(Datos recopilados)
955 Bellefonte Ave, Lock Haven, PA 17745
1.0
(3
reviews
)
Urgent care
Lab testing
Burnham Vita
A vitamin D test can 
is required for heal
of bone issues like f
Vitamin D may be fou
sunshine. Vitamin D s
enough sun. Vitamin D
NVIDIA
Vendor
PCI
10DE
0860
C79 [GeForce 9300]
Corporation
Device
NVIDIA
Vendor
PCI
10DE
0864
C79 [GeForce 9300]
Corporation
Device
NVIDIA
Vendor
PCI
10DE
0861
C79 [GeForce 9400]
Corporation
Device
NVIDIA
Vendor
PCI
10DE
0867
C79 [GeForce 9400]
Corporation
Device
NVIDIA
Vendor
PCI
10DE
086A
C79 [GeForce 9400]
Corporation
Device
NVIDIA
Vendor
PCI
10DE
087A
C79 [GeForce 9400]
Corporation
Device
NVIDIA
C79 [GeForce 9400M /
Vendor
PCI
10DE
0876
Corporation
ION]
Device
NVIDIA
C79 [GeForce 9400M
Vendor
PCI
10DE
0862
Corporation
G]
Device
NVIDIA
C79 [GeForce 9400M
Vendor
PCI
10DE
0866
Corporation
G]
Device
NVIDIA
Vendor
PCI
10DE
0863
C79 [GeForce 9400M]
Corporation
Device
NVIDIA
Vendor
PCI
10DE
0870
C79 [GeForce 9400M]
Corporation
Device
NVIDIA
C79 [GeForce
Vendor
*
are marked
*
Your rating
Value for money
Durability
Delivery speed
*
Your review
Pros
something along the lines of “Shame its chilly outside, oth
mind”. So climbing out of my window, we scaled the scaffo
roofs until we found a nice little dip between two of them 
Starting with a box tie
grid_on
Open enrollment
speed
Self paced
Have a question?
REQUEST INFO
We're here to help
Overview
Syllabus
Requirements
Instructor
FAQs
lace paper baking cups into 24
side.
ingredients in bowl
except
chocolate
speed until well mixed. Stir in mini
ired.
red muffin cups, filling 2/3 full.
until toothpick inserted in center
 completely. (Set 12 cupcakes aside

* TAREA ESCRITA: Transcribe todas las líneas de arriba sin alterar ninguna.

* RESULTADO OBTENIDO:
955 Bellefonte Ave, Lock Haven, PA 17745
1.0
(3
reviews
)
Urgent care
Lab testing
Burnham Vita
A vitamin D test can 
is required for heal
of bone issues like f
Vitamin D may be fou
sunshine. Vitamin D s
enough sun. Vitamin D
NVIDIA
Vendor
PCI
10DE
0860
C79 [GeForce 9300]
Corporation
Device
NVIDIA
Vendor
PCI
10DE
0864
C79 [GeForce 9300]
Corporation
Device
NVIDIA
Vendor
PCI
10DE
0861
C79 [GeForce 9400]
Corporation
Device
NVIDIA
Vendor
PCI
10DE
0867
C79 [GeForce 9400]
Corporation
Device
NVIDIA
Vendor
PCI
10DE
086A
C79 [GeForce 9400]
Corporation
Device
NVIDIA
Vendor
PCI
10DE
087A
C79 [GeForce 9400]
Corporation
Device
NVIDIA
C79 [GeForce 9400M /
Vendor
PCI
10DE
0876
Corporation
ION]
Device
NVIDIA
C79 [GeForce 9400M
Vendor
PCI
10DE
0862
Corporation
G]
Device
NVIDIA
C79 [GeForce 9400M
Vendor
PCI
10DE
0866
Corporation
G]
Device
NVIDIA
Vendor
PCI
10DE
0863
C79 [GeForce 9400M]
Corporation
Device
NVIDIA
Vendor
PCI
10DE
0870
C79 [GeForce 9400M]
Corporation
Device
NVIDIA
C79 [GeForce
Vendor
*
are marked
*
Your rating
Value for money
Durability
Delivery speed
*
Your review
Pros
something along the lines of “Shame its chilly outside, oth
mind”. So climbing out of my window, we scaled the scaffo
roofs until we found a nice little dip between two of them 
Starting with a box tie
grid_on
Open enrollment
speed
Self paced
Have a question?
REQUEST INFO
We're here to help
Overview
Syllabus
Requirements
Instructor
FAQs
lace paper baking cups into 24
side.
ingredients in bowl
except
chocolate
speed until well mixed. Stir in mini
ired.
red muffin cups, filling 2/3 full.
until toothpick inserted in center
 completely. (Set 12 cupcakes aside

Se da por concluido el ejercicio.